(TASK BRIEF):
Please give the entries below again exactly, omitting every picture.

─── RAW DATA ───

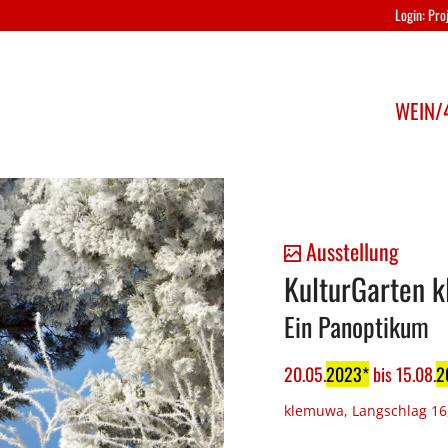
Login: Pr
WEIN/4
Ausstellung
KulturGarten 
Ein Panoptikum
20
.
05
.
2023
bis
15
.
08
.
2
klemuwa, Langschlag 16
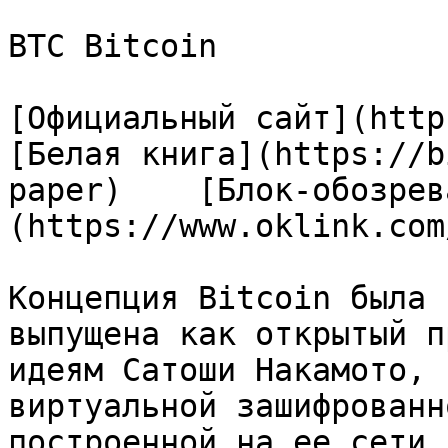
BTC Bitcoin

[Официальный сайт](https:
[Белая книга](https://b
paper)    [Блок-обозрев
(https://www.oklink.com
Концепция Bitcoin была 
выпущена как открытый п
идеям Сатоши Накамото, 
виртуальной зашифрованн
построенной на ее сети 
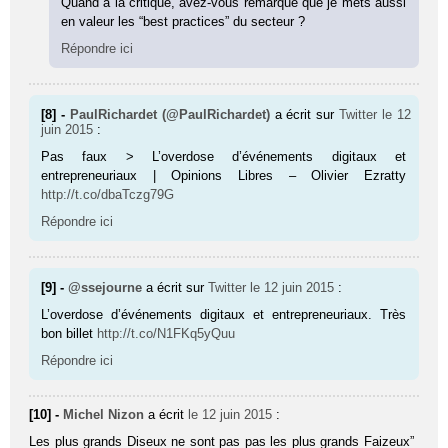
Quand à la critique, avez-vous remarqué que je mets aussi
en valeur les “best practices” du secteur ?
Répondre ici
[8] -
PaulRichardet (@PaulRichardet)
a écrit sur
Twitter
le 12
juin 2015
:
Pas faux > L’overdose d’événements digitaux et
entrepreneuriaux | Opinions Libres – Olivier Ezratty
http://t.co/dbaTczg79G
Répondre ici
[9] -
@ssejourne
a écrit sur
Twitter
le 12 juin 2015
:
L’overdose d’événements digitaux et entrepreneuriaux. Très
bon billet
http://t.co/N1FKq5yQuu
Répondre ici
[10] -
Michel Nizon
a écrit
le 12 juin 2015
:
Les plus grands Diseux ne sont pas pas les plus grands Faizeux”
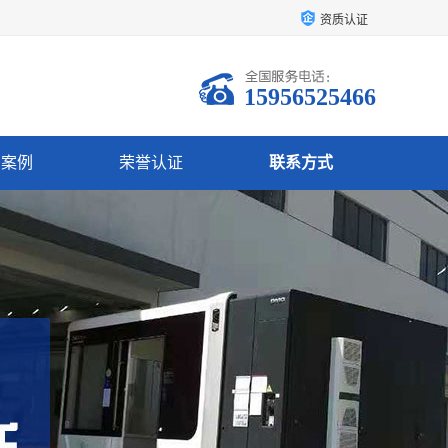
资质认证
15956525466
户案例
荣誉认证
联系方式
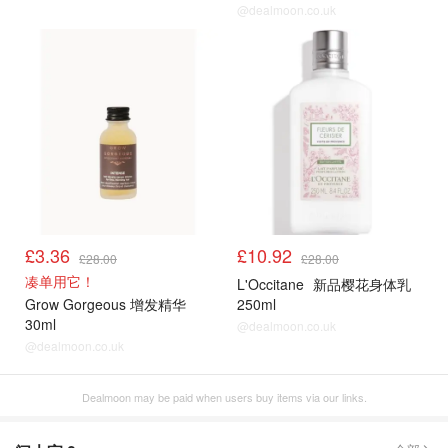
@dealmoon.co.uk
£3.36
£10.92
£28.00
£28.00
凑单用它！
L'Occitane
新品樱花身体乳
Grow Gorgeous 增发精华
250ml
30ml
@dealmoon.co.uk
@dealmoon.co.uk
Dealmoon may be paid when users buy items via our links.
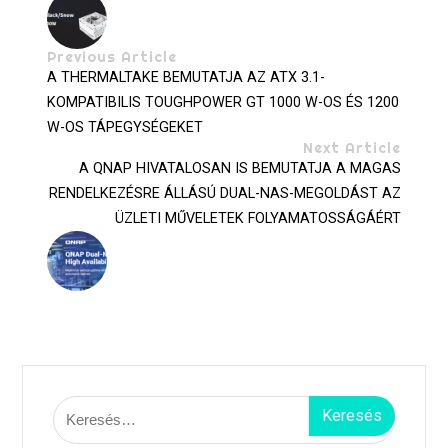
Previous Article
A THERMALTAKE BEMUTATJA AZ ATX 3.1-
KOMPATIBILIS TOUGHPOWER GT 1000 W-OS ÉS 1200
W-OS TÁPEGYSÉGEKET
Next Article
A QNAP HIVATALOSAN IS BEMUTATJA A MAGAS
RENDELKEZÉSRE ÁLLÁSÚ DUAL-NAS-MEGOLDÁST AZ
ÜZLETI MŰVELETEK FOLYAMATOSSÁGÁÉRT
Keresés:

───

(FINISHED EXERCISE):
Login: Pr
WEIN/4
Ausstellung
KulturGarten 
Ein Panoptikum
20
.
05
.
2023
bis
15
.
08
.
2
klemuwa, Langschlag 16
BTC Bitcoin

[Официальный сайт](https:
[Белая книга](https://b
paper)    [Блок-обозрев
(https://www.oklink.com
Концепция Bitcoin была 
выпущена как открытый п
идеям Сатоши Накамото, 
виртуальной зашифрованн
построенной на ее сети 
Quand à la critique, avez-vous remarqué que je mets aussi
en valeur les “best practices” du secteur ?
Répondre ici
[8] -
PaulRichardet (@PaulRichardet)
a écrit sur
Twitter
le 12
juin 2015
:
Pas faux > L’overdose d’événements digitaux et
entrepreneuriaux | Opinions Libres – Olivier Ezratty
http://t.co/dbaTczg79G
Répondre ici
[9] -
@ssejourne
a écrit sur
Twitter
le 12 juin 2015
:
L’overdose d’événements digitaux et entrepreneuriaux. Très
bon billet
http://t.co/N1FKq5yQuu
Répondre ici
[10] -
Michel Nizon
a écrit
le 12 juin 2015
:
Les plus grands Diseux ne sont pas pas les plus grands Faizeux”
资质认证
15956525466
户案例
荣誉认证
联系方式
@dealmoon.co.uk
£3.36
£10.92
£28.00
£28.00
凑单用它！
L'Occitane
新品樱花身体乳
Grow Gorgeous 增发精华
250ml
30ml
@dealmoon.co.uk
@dealmoon.co.uk
Dealmoon may be paid when users buy items via our links.
Previous Article
A THERMALTAKE BEMUTATJA AZ ATX 3.1-
KOMPATIBILIS TOUGHPOWER GT 1000 W-OS ÉS 1200
W-OS TÁPEGYSÉGEKET
Next Article
A QNAP HIVATALOSAN IS BEMUTATJA A MAGAS
RENDELKEZÉSRE ÁLLÁSÚ DUAL-NAS-MEGOLDÁST AZ
ÜZLETI MŰVELETEK FOLYAMATOSSÁGÁÉRT
Keresés:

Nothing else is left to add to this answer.